Tristan never just existed in a room — he collided with it.
He was the kind of person who made trouble feel like a lifestyle, not a consequence. He walked through life like he was always mid-fight, even when no one had raised a fist. Anger clung to him like second skin, but underneath it, if you were lucky enough to see it, was someone who didn’t know how to be still. Someone who was so used to burning that he mistook it for warmth.
And you… You were always the one trying to catch the ashes.

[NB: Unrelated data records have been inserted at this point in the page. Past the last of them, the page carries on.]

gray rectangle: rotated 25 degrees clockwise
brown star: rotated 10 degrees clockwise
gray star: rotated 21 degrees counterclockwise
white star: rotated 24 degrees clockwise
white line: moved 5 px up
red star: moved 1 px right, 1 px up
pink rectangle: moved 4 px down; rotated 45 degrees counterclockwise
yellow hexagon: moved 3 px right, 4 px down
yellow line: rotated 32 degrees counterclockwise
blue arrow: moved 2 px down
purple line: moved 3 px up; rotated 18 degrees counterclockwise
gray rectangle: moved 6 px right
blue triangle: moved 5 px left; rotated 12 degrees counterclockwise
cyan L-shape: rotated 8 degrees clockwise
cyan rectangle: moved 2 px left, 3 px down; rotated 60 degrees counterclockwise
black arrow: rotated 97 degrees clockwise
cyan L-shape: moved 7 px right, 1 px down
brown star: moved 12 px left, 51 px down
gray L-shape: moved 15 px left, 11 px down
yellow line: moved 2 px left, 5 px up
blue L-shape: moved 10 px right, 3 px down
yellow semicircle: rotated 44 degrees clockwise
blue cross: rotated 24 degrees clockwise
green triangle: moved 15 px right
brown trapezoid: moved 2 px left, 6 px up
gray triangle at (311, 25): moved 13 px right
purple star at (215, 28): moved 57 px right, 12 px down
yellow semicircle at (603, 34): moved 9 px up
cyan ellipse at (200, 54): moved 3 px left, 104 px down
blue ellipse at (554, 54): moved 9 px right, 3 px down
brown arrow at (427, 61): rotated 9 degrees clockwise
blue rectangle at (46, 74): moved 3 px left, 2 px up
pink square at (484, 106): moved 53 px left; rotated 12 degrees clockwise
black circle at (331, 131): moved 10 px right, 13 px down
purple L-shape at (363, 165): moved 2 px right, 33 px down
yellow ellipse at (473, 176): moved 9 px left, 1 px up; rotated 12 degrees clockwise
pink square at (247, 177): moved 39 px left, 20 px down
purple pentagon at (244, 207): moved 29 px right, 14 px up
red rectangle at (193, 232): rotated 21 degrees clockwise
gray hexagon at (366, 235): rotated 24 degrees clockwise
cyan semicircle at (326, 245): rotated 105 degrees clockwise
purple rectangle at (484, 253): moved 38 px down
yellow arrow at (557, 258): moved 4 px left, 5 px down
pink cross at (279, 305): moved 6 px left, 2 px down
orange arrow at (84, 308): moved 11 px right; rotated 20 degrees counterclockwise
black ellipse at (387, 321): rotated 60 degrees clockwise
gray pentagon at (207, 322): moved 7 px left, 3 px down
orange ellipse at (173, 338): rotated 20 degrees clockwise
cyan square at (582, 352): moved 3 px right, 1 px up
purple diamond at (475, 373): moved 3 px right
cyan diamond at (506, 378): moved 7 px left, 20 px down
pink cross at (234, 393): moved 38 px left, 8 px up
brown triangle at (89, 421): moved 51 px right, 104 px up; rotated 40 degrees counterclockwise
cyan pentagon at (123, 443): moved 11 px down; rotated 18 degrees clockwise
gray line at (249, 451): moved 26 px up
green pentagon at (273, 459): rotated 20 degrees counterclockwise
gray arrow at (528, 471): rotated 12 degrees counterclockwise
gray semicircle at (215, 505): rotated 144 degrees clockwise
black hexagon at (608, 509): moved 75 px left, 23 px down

You were at the library, quiet and alone — not in the lonely kind of way, but in the kind of silence you’d learned to find peace in. The air smelled like old paper and dust — safety.
Until it was pierced.
Screaming. Cheering. That awful rhythmic chanting of people who had no idea what it meant to break for real.
You knew before you even got there. You knew.
Your heart was already racing as you shoved open the doors, abandoning the books you hadn’t even checked out yet. You followed the sound until it swallowed you whole — the crowd, their noise, their cameras, their excitement at someone else’s unraveling.
Then you saw him.
Tristan.
Fist to jaw. Blood on knuckles. Shoulders tense like he hadn’t breathed in minutes. His opponent was already half-falling, arms limp, face bruised — but Tristan wasn’t done. Of course he wasn’t.
There was something in his eyes — something detached. Not anger, not really. Just emptiness trying to pretend it still had a voice.
“Tristan!” You screamed his name like it could reach him through the static. It didn’t.
You pushed through, and the moment you got close enough, you stepped between them. No hesitation. No calculation. Just instinct.
His fist stopped mid-air — close enough that you could feel the heat of it.
Your hand flew to his chest, right over his heartbeat, where it thudded violently beneath skin and bone. He was boiling — not with fury, but with something far more dangerous: despair disguised as power.
“Get out of the way,” he muttered, jaw clenched, barely looking at you. “Don’t start.”